Innovate UK, a government innovation agency with an annual budget of over £440 million, is giving Cisco-veteran Neil Crockett the job of leading its new Digital Catapult Centre. 

The Digital Catapult, officially open from today but first announced by business minister Vince Cable in January 2012, has been set up to deliver tailored support to early-stage digital tech firms in the UK with the hope that it will help them grow, possibly to the same scale as Silicon Valley giants like Google and Facebook, while also having a positive impact on the UK economy.

Startups are able to visit the 17,000 sq ft facility for one or two weeks at a time in order to get a “boost” from the Catapult's support team, which includes people with expertise in everything from software development to marketing.

Connected Digital Economy Catapult

“This centre is meant to be an extra resource for the existing clusters, science parks and accelerators,” says Crockett, while giving Techworld a tour of the space ahead of the opening. “We’re trying to give something extra, not become another one of those.”

The Catapult, to be funded with £52 million of taxpayer’s money over the next five years, will focus on helping companies overcome issues around aspects such as data privacy and the internet of things (IoT).

Crockett is optimistic that his team of 40 people can help startups add genuine value to their company in a short space of time. However, he realises there are occasions when startups will need to speak to academics or members of the business community, so he plans to invite them in too.

Crossing 'chasms'

The Catapult will specifically focus on helping companies cross “chasms” in four main areas. These include: creating trust in the use of personal data; linking innovators to next generation connectivity; building diverse data and content sets; and the re-use of creative content.

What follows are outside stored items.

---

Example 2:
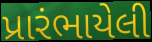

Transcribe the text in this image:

પ્રારંભાયેલી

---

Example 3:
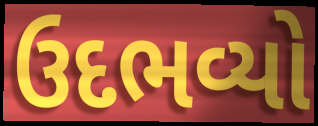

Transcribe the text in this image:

ઉદભવ્યો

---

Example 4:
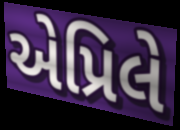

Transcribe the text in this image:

એપ્રિલે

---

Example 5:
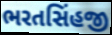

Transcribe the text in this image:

ભરતસિંહજી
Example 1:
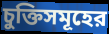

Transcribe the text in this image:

চুক্তিসমূহের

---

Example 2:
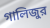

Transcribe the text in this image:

গালিজুর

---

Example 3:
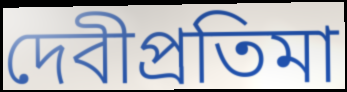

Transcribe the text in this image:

দেবীপ্রতিমা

“The real measure [of success] is how many new companies, how many new products, how many new jobs, how much extra GVA [gross value added] do we create for the economy,” says Crockett. “Trajectory measures for that are things like how many small businesses get to market.”

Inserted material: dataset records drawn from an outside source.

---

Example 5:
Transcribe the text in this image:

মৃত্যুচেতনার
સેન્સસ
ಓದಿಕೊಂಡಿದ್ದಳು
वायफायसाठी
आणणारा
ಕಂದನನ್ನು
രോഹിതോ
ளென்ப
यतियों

In a bid to further support some of the UK's most innovative tech companies, Crockett says he will exhibit certain apps and products in a designated showcasing space inside the facility. In addition to a bit of publicity for some of the UK's best homegrown tech companies, Crockett claims it's a good way of showing visitors, particularly those from overseas, what the UK is capable of building.

It is hoped that 10,000 small companies will “engage” with the centre over the next five years, delivering £360 million of linked economic value.

“The stuff we’re doing should make health and transport and energy and all these things better,” Crocket claims.

Location

Situated on the top two floors of a building on Euston Road, Crockett believes that he has chosen the perfect part of the country to place the headquarters of the Catapult.

“If we’re the convener that is trying to help people mix and collaborate then we’ve got to be in a place where people come through. On this side you have all the railway stations,” he says, pointing north towards King’s Cross Station, St Pancras International Station and Euston Station. “Tech City, Level39, Tech Hub are just over there [to the East]," he adds. "Brussels [the de facto capital of the EU] is just on the Eurostar.”

But the Catapult’s footprint is set to expand beyond London and out to the rest of the UK, with three regional hubs set due to open in Brighton, Bradford and Sunderland next March. 

“We have got some amazing clusters around this country and we’ve got to get out there and support them,” says Crockett.

Funding

Crockett has been given an annual budget of approximately £10 million in government funding over the next five years. However, the plan is for that figure to be reduced, which means that the Catapult will have to draw in funding from other sources, such as the EU and the private sector.

“We’re not just building something temporary," says Crockett. "The Catapults are meant to be here for 10, 20, or even 30 years, so we’ve got to make sure we’re building it like a business.

“The funding is over election boundaries so it’s not dependent on one party or the other – all four parties are supporting it. In fact the Labour party and [shadow chancellor] Ed Balls mention it more than Vince Cable.”

Is it enough?

The success of the Digital Catapult will be determined in due course but the fact the government has set it up is encouraging to those working in the UK tech sector.

But is throwing a few developers together in a collaborative environment enough? Many still argue that to build companies like Google and Facebook you need investors with deep, deep pockets, such as those found in Silicon Valley - not London.

The Digital Catapult Centre is one of seven Catapult Centres across the UK that represent different growth sectors. Others include high value manufacturing, cell therapy and future cities.